Baca juga: KKB Serang Warga di Ibu Kota Nduga, Sembilan Orang Tewas
Ia menuturkan, lokasi tempat kerja korban di Koroway merupakan pertambangan rakyat yang dimiliki masyarakat setempat. Lokasi tersebut rawan gangguan keamanan karena tidak terdapat pos aparat keamanan TNI-Polri di sana.
”Kemungkinan para pelaku membunuh korban karena tidak menyerahkan hasil pendulangan emas yang didapatkannya. Kami akan berkoordinasi dengan pemerintah daerah setempat untuk menertibkan lokasi pertambangan tersebut,” ujar Juinta.
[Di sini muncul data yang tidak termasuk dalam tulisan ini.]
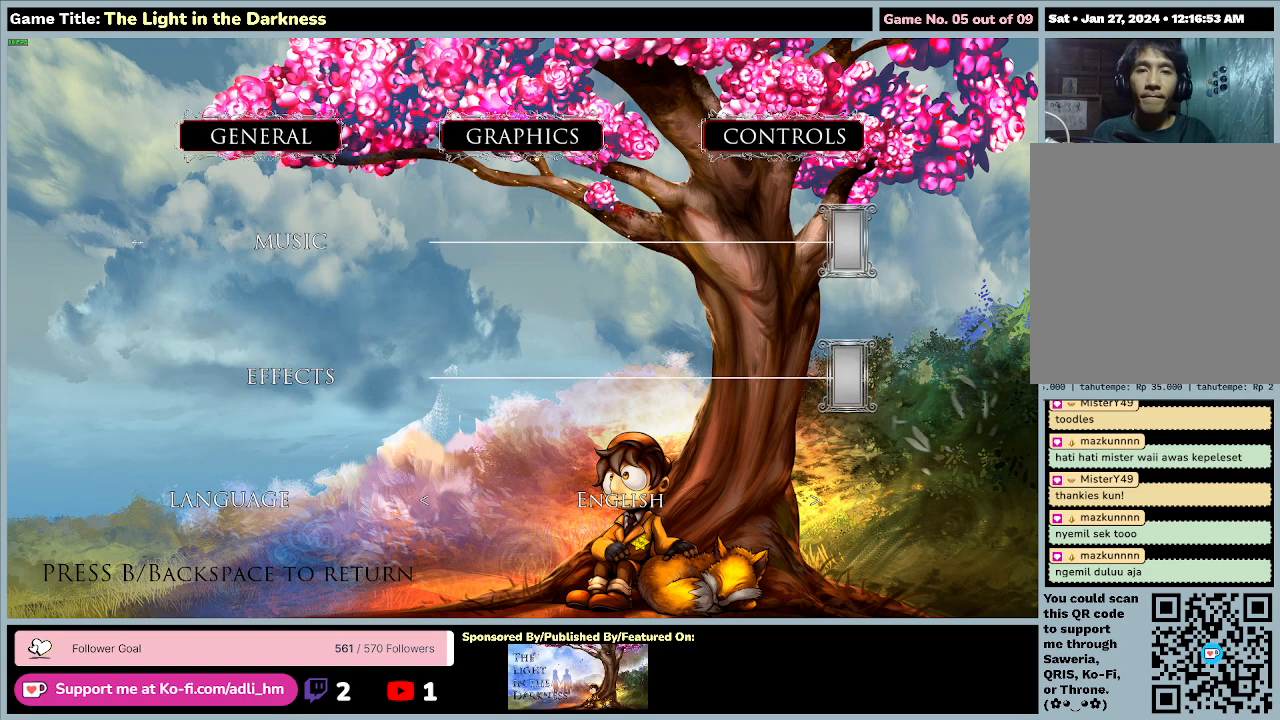
{"keys": [], "mouse": [], "events": [[133, "right", "up"]]}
Dengan adanya kejadian ini, sepanjang 2022 setidaknya sudah 46 kali serangan KKB terjadi di Papua. Sebelum membunuh pendulang emas di Koroway, 11 orang tewas dan 2 orang lainnya terluka akibat serangan KKB pimpinan Egianus Kogoya di Kampung Nogolait, Distrik Kenyam, Kabupaten Nduga, Papua, Sabtu (16/7/2022).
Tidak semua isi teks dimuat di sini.